● **Tasks to perform**:
1) Answer these questions from the report on the Yusufiyeh vehicle incident, one line each:
(a) According to Al-Jazeera, who was killed in the incident?
(b) What did witnesses earlier say caused the blaze?
(c) According to Saif Taoma, what did Iraqis pour on the second vehicle?
2) Resume the report on the Yusufiyeh vehicle incident, carrying it on from its final sentence.

● **Excerpt to read**:
--- begin ---

There was no immediate confirmation by the U.S. military of the attack or the casualties.

On Fire

In the southern Iraqi city of Yusufiyeh, an American military vehicle plunged into a hole on a road south of Baghdad, while angry Iraqis set fire to a second vehicle that came to their aid, with Al-Jazeera reporting that three U.S. soldiers and an Iraqi interpreter were killed in the incident.

In a conflicting report, AFP quoted witnesses as saying that two American soldiers were only injured.

"It was an accident. There were two vehicles and the first drove into a hole in the highway. The second stopped, the soldiers got out, and Iraqis approached the second vehicle and set fire to it," Nabil al-Raheem, an Iraqi, said.

He added that two U.S. soldiers had been injured when their vehicle crashed, but did not say how the Iraqis had set fire to the other vehicle.

Witnesses had earlier said the blaze was the result of a rocket-propelled grenade attack.

Another witness, Saif Taoma, backed up Raheem's account, adding that Iraqis had poured gasoline on the second vehicle to set it on fire.

"U.S. soldiers then started shooting in the air to clear the area," he said.

He added that a helicopter had arrived to evacuate the two injured soldiers, while U.S. troops removed the first vehicle.

--- end ---

● **Information supplied**:
--- begin ---

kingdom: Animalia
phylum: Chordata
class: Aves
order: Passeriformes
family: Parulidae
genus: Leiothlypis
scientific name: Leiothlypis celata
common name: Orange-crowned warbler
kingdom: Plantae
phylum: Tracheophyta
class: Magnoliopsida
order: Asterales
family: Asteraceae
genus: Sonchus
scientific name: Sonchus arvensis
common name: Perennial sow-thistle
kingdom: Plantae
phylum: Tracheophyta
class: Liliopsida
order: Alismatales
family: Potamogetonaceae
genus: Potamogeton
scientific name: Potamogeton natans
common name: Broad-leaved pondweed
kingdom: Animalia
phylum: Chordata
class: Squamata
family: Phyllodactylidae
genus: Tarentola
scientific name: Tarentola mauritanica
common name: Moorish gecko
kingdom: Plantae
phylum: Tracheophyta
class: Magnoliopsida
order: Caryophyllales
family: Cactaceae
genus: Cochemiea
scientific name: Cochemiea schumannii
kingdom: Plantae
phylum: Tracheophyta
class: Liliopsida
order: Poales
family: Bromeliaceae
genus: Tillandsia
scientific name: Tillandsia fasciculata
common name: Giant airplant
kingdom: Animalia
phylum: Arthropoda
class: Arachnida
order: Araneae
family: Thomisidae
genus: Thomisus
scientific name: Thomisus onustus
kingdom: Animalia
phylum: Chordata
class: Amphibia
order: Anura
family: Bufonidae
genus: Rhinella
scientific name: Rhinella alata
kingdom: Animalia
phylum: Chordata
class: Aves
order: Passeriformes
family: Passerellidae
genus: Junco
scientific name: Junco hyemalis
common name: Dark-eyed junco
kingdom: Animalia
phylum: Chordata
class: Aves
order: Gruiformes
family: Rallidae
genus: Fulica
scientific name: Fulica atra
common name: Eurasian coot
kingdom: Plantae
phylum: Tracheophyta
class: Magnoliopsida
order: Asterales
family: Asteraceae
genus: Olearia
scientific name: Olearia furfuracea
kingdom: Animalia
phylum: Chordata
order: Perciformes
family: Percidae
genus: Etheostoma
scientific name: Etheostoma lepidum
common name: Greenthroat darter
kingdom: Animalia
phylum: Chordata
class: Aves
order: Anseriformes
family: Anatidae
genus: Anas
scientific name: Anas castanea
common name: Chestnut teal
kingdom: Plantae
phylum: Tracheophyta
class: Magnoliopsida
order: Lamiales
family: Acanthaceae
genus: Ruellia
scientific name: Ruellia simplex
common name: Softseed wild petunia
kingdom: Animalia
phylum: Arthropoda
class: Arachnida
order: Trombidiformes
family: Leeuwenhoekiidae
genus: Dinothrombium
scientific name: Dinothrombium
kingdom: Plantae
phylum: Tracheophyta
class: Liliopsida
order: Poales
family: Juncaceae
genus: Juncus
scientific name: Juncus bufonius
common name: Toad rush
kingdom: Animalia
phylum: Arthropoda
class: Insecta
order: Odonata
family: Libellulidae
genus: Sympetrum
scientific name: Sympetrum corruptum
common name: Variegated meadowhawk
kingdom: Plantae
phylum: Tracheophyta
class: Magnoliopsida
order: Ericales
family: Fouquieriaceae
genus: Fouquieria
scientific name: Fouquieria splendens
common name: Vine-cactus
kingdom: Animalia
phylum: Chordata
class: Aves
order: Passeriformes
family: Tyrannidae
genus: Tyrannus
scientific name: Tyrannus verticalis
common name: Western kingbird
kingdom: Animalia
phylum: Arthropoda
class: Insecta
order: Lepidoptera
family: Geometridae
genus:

--- end ---

● **Final results**:
1)
(a) Three U.S. soldiers and an Iraqi interpreter.
(b) A rocket-propelled grenade attack.
(c) Gasoline.

2)
The two-meter deep hole was filled with rubbish, suggesting it had not been recently created, and was not an ambush.

An American military spokeswoman was unable to confirm the incident, which occurred on the southern highway near Yusufiyeh, about 20 kilometers (13 miles) from Baghdad.

Quagmire

The American military vehicle put ablaze in Yusufiyeh

But the United States rebuffed reports Iraq was becoming a quagmire, struggling to defeat perceptions that the occupation of Iraq has reached a cul-de-sac.

U.S. Secretary of Defense Donald Rumsfeld said that the U.S. troops in Iraq would not be deterred by any "hostile" actions to stop them and insisted on efforts to pacify and stabilize Iraq.

"We're in a global war on terrorism and there are people that don't agree with that," he argued.

"If you want to call that a quagmire, do it. I don't.

"We've been in discussions with something in excess of 20 nations about what they will be able to provide," Rumsfeld said.

"I don't know how anyone can internationalize it more than that. The effort has been going on for weeks and weeks and weeks."

 

. A new poll indicated the steady dose of bad news was eroding public American support for the Iraq war.

Only 56 percent of respondents in the U.S.A. Today/CNN/Gallup poll said Iraq was worth going to war over, down from 73 percent in April.

Meanwhile, U.S. lawmakers complained Sunday, June 29, that the administration had not done enough to encourage other countries to share the burden of Iraq, a suggestion Rumsfeld was quick to reject when asked to react.

Some 9,200 troops from around 15 countries are expected in Iraq by the end of the summer as part of a Polish-led force to augment the 150,000 U.S. and 12,000 British troops already there.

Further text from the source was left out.